I heard that it could have been pickled and then it wouldn’t be usable. I’ve heard that it’s fine. I don’t know what to believe. Is there a way to tell if it’s been pickled?


----------



## dward51 (Jun 26, 2019)

If it's got mill scale on it, it sounds like raw steel. 

As to "pickled steel", it is my understanding that pickling is using an acid to remove surface impurities such as the mill scale.  If you have scale, I doubt it's pickled.  Also the acids are usually common ones and really should not matter. Your vinegar soak is a mild version of the commercial pickling process anyway as vinegar is a fairly mild acid.

The only thing I know would be a problem was if it was galvanized or zinc plated. Heating galvanized steel above a certain point releases the zinc fumes and those can make you very sick (google metal fume fever).  Again if you have mill scale, it does not sound like it is galvanized or zinc coated.  If you have any concerns of chemicals, remember you can always burn them off in a long high heat session before seasoning.  Most treatments will only off gas so much and when they are done, they are done.

You could alway's hit it with a grinder or sand it to the raw metal if you had concerns of coatings (and to remove residual scale).  Then use a good quality food oil to season.  America's test kitchen recommends flaxseed oil.  The more unsaturated the oil, the better the carbon seal it leaves on your steel.  Also once seasoned, do not put soap on it to clean.  Just use water and heat, and add a light coating of a cooking oil before putting it away to prevent rust.
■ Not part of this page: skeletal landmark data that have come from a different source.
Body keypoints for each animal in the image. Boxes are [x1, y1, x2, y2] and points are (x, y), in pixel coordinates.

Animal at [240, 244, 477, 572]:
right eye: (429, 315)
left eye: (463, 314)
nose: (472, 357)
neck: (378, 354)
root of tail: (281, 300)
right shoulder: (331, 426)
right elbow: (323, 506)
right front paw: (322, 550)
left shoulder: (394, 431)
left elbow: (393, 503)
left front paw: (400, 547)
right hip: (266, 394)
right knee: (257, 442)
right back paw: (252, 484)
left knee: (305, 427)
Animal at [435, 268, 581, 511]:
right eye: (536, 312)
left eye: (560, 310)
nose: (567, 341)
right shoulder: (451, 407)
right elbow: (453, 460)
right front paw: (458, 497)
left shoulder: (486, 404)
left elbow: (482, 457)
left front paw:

Basically treat it like a seasoned cast iron pan after that.


----------



## Fueling Around (Jun 27, 2019)

Acid soak doesn't remove scale from hot roll.
It also doesn't reduce a zinc (galvanize) plate to safe levels to use for food.

Hot roll scale is simply an oxidation layer you want to remove by sanding then wire wheel down to the raw steel.  Apply animal or vegetable oil to season.
Personally, I use lard in my cast iron.


----------



## Jonok (Jun 27, 2019)

Just take a flap wheel to it until it’s shiny, then season it as you would cast iron.


----------